* START Article *

Why did/do I think that? Because, apparently unlike some voluntarily voiceless council members, I bothered with a smidgeon of research into how comparable cities have handled comparable situations.
Marion, Ohio, is one such city. Its population of just under 37,000 is almost exactly the same as New Albany's. Marion, too, had an aging pool - a very common predicament nationwide - in a setting of roughly the same land space as Camille Wright: one that needed either substantial rehabilitation or replacement if the city decided to maintain a facility at all.
Conversation in Marion was somewhat similar to ours here as well. Like New Albany, there were discussions of the overall usefulness of such a facility and whether or not it would cash flow. Totally unlike New Albany, there was even legitimate debate about proposed costs. Finally, Marion's city council overrode a cost driven mayoral veto to build an aquatic center, depicted below via text and images from Marion Online and the aquatic center's Facebook page. It opened last summer, 2012, and has since won a state award for recreation facilities.
"The new center will feature heated water, Lazy River, Floating Lilly Pads, Zero-depth entry, 25 foot Racing Slides, a 6 foot Family Slide, a Water Play set with a bucket that dumps 150 gallons of water, 25 meter 6 lane pool with a high dive and low dive and a separate baby pool."
It indeed appears to be a very nice facility that's been well received by the community.

* END Article *

Task details: Pick up the piece on New Albany's pool and Marion's aquatic center after its last sentence and keep writing it.

* START Source data *

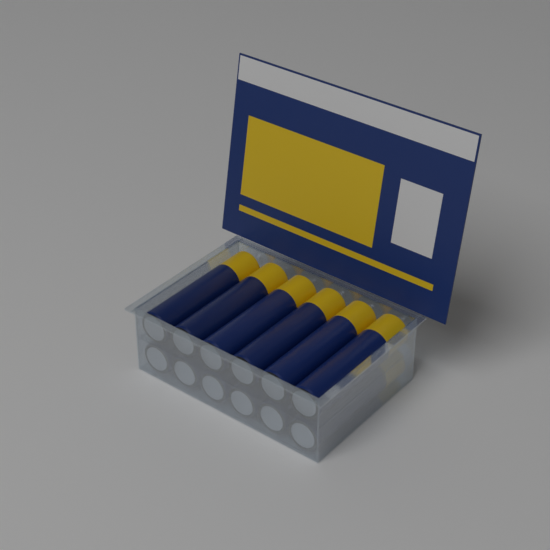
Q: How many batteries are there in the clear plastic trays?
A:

* END Source data *

Exercise output:
Here's the rub: That debate about cost that led to both a mayoral veto and a council override? It was a fight over whether to spend $2.4 million or $3.5 million. The council favored the 3.5 and won.
All the above- much of it strikingly familiar - was built within the past couple of years for less than half of even the most conservative cost estimate provided by the administration and approved by the council for New Albany's impending center. Assuming we're not purposefully overspending for nefarious political purposes, New Albany could have something very similar and $4 - 5.5 million left over to address other quality of life needs without spending any more than what's already been approved.
Making that possible, though, requires a majority of council members who think beyond mayoral and Estopinal suggestions and consider such basic, comparative due diligence a part of their job. In terms of what our council has thus far publicly offered up relative to aquatic center merits, the one direct comparison offered here - easily gleaned from about 30 minutes of individual research - unfortunately represents more than our council members have collectively put forth over several months.
The quantity and quality of discourse around numerous "park" projects has been so low and the prices so high that, if I didn't know some of the folks involved personally, I'd probably just assume they were receiving substantial kickbacks for such a dubious (lack of) effort. I don't believe that, but the lack of diligence has been egregious enough to make it a plausible explanation to fill an obvious void.
One would think (or at least I did) that the public embarrassment of a $750,000 downtown pocket park with less utility and flexibility than a $200,000 park could've offered and/or tens of thousands so casually given to a Bicentennial Commission who clearly told council members they had "no idea" how the money would be used before being granted funding should have been sufficient cause for a slightly more thoughtful approach in considering the aquatics expenditure. But, then, I already admitted to being foolishly optimistic.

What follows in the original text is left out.